%%
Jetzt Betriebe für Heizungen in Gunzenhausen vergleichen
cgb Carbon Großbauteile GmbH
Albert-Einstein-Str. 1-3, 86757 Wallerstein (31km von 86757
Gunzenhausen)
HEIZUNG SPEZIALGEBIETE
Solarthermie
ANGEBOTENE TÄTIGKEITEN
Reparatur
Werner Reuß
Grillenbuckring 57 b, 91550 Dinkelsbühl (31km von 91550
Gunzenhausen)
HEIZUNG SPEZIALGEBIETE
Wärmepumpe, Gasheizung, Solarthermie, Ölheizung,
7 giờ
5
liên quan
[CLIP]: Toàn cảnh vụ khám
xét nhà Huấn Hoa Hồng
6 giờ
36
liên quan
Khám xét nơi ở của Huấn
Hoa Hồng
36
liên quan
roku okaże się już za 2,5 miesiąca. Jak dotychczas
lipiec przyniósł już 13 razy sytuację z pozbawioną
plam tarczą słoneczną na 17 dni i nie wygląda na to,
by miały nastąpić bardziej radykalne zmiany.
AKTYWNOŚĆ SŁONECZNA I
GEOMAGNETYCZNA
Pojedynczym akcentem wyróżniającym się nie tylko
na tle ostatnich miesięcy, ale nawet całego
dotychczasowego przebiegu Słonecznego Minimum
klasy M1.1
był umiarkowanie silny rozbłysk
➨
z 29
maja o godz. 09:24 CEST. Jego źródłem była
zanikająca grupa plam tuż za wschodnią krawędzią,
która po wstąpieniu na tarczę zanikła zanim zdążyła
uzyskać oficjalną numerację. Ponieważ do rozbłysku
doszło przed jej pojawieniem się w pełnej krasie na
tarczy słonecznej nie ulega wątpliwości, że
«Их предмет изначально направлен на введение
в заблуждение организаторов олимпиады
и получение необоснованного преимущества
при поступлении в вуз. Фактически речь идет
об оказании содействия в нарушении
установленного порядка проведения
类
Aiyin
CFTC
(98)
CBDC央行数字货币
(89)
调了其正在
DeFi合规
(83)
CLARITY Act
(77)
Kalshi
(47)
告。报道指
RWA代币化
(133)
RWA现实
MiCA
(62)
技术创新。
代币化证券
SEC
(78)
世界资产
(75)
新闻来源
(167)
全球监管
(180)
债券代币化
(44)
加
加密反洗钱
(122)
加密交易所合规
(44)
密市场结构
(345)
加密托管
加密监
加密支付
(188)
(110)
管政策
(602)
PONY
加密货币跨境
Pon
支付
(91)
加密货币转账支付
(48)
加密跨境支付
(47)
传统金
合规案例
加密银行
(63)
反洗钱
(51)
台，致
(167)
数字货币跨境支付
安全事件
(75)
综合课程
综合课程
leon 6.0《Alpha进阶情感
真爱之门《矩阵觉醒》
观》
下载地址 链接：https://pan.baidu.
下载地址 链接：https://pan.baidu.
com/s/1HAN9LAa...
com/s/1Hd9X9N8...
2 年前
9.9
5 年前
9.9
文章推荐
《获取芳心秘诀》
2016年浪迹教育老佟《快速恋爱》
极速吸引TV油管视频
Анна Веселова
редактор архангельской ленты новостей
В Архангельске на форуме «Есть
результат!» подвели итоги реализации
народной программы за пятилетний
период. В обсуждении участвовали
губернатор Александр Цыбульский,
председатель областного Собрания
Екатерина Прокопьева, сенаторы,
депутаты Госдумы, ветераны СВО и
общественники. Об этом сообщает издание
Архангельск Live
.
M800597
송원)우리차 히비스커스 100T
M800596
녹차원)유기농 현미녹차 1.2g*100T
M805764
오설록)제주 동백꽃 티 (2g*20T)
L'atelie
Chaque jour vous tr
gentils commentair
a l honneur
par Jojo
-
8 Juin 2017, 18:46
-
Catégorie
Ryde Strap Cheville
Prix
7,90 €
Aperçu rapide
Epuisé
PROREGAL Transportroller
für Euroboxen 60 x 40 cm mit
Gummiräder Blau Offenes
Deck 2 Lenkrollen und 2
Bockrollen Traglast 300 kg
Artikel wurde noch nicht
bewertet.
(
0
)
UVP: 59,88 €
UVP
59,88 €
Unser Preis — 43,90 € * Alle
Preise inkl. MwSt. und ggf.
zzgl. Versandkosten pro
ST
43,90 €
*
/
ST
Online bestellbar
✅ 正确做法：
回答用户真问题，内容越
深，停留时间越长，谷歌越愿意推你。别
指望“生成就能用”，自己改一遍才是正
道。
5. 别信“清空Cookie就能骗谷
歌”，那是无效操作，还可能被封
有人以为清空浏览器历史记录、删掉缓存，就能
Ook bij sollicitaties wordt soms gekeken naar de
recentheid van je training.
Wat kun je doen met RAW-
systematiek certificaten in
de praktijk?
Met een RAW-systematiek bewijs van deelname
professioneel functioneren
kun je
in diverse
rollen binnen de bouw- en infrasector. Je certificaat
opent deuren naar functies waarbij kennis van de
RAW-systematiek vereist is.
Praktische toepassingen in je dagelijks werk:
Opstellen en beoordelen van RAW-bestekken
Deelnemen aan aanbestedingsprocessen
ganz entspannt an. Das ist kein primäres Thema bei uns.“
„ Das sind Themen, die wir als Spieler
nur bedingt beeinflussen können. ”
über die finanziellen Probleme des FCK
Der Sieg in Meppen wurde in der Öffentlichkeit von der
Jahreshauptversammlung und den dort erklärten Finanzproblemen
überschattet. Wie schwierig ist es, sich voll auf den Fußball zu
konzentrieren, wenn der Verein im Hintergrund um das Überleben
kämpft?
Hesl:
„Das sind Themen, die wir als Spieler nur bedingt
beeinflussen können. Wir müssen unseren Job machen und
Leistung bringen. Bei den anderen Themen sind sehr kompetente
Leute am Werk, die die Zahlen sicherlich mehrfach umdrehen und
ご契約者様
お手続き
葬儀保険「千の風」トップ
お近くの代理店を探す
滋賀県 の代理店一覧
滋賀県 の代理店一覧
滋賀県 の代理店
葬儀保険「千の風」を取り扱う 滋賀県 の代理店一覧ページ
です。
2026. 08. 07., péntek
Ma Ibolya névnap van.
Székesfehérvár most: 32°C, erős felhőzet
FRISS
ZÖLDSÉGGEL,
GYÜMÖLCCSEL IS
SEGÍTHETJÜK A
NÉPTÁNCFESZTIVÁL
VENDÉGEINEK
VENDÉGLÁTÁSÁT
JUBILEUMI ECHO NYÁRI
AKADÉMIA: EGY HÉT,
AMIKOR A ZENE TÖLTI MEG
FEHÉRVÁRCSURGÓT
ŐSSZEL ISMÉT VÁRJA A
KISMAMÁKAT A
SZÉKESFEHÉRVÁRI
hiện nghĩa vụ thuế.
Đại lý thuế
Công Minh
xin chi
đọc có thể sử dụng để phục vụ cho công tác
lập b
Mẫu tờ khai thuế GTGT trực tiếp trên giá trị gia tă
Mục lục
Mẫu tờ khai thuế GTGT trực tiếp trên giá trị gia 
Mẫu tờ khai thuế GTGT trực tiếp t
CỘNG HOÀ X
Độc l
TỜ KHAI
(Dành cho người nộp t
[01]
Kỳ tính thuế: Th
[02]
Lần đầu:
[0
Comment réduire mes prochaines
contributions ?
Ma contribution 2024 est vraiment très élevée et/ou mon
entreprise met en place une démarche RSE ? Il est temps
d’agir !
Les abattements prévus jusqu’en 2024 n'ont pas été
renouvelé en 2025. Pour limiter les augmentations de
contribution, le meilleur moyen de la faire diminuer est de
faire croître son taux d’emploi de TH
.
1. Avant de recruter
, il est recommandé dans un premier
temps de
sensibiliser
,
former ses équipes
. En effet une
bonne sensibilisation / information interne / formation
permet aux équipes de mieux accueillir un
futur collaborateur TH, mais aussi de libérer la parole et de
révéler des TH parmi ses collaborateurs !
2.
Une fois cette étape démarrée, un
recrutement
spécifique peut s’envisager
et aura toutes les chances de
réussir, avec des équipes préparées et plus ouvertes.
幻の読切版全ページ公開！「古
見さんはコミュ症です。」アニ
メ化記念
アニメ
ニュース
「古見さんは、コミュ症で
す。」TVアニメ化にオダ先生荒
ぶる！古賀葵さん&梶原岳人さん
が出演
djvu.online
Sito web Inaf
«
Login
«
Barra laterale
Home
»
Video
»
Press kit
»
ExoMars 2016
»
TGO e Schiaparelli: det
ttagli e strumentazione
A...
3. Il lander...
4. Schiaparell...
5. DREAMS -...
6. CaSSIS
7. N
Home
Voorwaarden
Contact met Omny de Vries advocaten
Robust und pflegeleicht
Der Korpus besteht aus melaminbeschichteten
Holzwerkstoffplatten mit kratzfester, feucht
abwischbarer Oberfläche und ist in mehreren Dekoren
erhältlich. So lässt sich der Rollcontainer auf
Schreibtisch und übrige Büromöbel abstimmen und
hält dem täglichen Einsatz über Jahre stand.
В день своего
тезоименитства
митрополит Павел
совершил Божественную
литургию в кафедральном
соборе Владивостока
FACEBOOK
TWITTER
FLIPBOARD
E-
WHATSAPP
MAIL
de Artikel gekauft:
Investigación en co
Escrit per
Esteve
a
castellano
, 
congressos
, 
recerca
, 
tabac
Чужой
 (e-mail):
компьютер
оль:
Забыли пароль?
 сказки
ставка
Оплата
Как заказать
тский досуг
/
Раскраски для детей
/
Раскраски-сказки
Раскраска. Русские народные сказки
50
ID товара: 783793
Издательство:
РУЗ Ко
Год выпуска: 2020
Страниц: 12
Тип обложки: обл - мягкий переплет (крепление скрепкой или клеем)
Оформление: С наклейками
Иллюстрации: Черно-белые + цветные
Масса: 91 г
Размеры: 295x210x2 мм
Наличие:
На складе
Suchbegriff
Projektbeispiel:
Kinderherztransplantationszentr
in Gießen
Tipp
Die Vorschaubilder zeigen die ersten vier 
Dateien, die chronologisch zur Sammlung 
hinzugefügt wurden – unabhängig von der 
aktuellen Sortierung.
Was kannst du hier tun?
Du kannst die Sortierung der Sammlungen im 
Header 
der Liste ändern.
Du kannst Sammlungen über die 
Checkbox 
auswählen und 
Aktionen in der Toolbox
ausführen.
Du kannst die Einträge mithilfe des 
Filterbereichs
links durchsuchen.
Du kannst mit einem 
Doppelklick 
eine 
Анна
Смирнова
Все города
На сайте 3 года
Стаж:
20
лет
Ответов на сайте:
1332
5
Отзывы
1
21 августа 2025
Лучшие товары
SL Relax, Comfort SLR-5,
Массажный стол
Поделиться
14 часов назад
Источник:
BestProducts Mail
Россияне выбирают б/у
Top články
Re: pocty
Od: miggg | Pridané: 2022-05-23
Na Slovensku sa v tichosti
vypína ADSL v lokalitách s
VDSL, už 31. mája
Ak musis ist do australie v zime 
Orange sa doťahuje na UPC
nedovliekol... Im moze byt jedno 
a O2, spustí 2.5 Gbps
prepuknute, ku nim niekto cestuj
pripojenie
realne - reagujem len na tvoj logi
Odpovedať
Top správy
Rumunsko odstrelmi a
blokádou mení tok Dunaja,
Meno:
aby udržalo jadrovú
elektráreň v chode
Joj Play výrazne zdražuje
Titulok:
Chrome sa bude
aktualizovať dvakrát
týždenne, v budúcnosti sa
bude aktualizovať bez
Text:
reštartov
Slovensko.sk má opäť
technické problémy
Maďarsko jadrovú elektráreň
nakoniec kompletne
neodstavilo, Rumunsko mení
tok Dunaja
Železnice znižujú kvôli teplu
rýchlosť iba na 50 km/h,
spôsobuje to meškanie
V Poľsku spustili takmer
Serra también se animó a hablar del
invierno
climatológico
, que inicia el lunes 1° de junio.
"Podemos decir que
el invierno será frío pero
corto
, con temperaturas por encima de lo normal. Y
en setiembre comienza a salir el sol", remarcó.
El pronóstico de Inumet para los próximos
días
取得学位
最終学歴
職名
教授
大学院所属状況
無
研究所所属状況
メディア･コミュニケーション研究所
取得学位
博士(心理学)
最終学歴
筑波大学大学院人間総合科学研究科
%%
Task instructions.
Please go through the listing and return each line that has "Dunaja" in it.

Result for this task.
blokádou mení tok Dunaja,
tok Dunaja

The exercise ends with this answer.